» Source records

○ ○ ○

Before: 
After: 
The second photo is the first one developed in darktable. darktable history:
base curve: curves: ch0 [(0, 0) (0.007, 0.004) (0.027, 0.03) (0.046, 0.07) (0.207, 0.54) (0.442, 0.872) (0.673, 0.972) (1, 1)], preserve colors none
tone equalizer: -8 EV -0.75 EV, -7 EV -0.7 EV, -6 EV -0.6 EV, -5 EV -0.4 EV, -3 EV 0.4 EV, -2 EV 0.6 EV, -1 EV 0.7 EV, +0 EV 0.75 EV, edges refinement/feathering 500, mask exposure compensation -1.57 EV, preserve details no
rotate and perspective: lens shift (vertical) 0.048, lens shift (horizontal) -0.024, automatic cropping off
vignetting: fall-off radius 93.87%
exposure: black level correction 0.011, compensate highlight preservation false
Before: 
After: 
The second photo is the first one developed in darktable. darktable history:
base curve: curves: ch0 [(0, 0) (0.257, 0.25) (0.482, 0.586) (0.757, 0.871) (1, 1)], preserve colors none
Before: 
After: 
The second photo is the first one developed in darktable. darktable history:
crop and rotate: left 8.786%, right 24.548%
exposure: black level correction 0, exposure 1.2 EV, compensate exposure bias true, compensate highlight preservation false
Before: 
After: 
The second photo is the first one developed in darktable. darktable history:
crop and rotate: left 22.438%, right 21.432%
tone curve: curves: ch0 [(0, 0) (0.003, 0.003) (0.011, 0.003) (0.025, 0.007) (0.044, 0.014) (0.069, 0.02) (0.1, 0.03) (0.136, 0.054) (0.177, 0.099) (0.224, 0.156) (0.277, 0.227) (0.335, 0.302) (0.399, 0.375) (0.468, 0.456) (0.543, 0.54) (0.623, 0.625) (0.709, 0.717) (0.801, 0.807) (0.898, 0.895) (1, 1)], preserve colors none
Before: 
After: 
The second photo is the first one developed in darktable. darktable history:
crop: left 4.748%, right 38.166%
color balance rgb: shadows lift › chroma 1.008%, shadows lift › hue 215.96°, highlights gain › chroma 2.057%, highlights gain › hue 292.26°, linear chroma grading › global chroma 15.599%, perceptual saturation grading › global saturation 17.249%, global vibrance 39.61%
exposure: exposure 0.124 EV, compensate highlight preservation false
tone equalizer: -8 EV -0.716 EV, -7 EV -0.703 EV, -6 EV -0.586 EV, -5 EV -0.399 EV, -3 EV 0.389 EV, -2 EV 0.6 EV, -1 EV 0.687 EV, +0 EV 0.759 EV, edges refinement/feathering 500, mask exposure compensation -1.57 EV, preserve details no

○ ○ ○

» DIRECTIONS FOR THIS TASK
Duplicate all of the source records above, line for line, with no changes.

» SOLUTION
Before: 
After: 
The second photo is the first one developed in darktable. darktable history:
base curve: curves: ch0 [(0, 0) (0.007, 0.004) (0.027, 0.03) (0.046, 0.07) (0.207, 0.54) (0.442, 0.872) (0.673, 0.972) (1, 1)], preserve colors none
tone equalizer: -8 EV -0.75 EV, -7 EV -0.7 EV, -6 EV -0.6 EV, -5 EV -0.4 EV, -3 EV 0.4 EV, -2 EV 0.6 EV, -1 EV 0.7 EV, +0 EV 0.75 EV, edges refinement/feathering 500, mask exposure compensation -1.57 EV, preserve details no
rotate and perspective: lens shift (vertical) 0.048, lens shift (horizontal) -0.024, automatic cropping off
vignetting: fall-off radius 93.87%
exposure: black level correction 0.011, compensate highlight preservation false
Before: 
After: 
The second photo is the first one developed in darktable. darktable history:
base curve: curves: ch0 [(0, 0) (0.257, 0.25) (0.482, 0.586) (0.757, 0.871) (1, 1)], preserve colors none
Before: 
After: 
The second photo is the first one developed in darktable. darktable history:
crop and rotate: left 8.786%, right 24.548%
exposure: black level correction 0, exposure 1.2 EV, compensate exposure bias true, compensate highlight preservation false
Before: 
After: 
The second photo is the first one developed in darktable. darktable history:
crop and rotate: left 22.438%, right 21.432%
tone curve: curves: ch0 [(0, 0) (0.003, 0.003) (0.011, 0.003) (0.025, 0.007) (0.044, 0.014) (0.069, 0.02) (0.1, 0.03) (0.136, 0.054) (0.177, 0.099) (0.224, 0.156) (0.277, 0.227) (0.335, 0.302) (0.399, 0.375) (0.468, 0.456) (0.543, 0.54) (0.623, 0.625) (0.709, 0.717) (0.801, 0.807) (0.898, 0.895) (1, 1)], preserve colors none
Before: 
After: 
The second photo is the first one developed in darktable. darktable history:
crop: left 4.748%, right 38.166%
color balance rgb: shadows lift › chroma 1.008%, shadows lift › hue 215.96°, highlights gain › chroma 2.057%, highlights gain › hue 292.26°, linear chroma grading › global chroma 15.599%, perceptual saturation grading › global saturation 17.249%, global vibrance 39.61%
exposure: exposure 0.124 EV, compensate highlight preservation false
tone equalizer: -8 EV -0.716 EV, -7 EV -0.703 EV, -6 EV -0.586 EV, -5 EV -0.399 EV, -3 EV 0.389 EV, -2 EV 0.6 EV, -1 EV 0.687 EV, +0 EV 0.759 EV, edges refinement/feathering 500, mask exposure compensation -1.57 EV, preserve details no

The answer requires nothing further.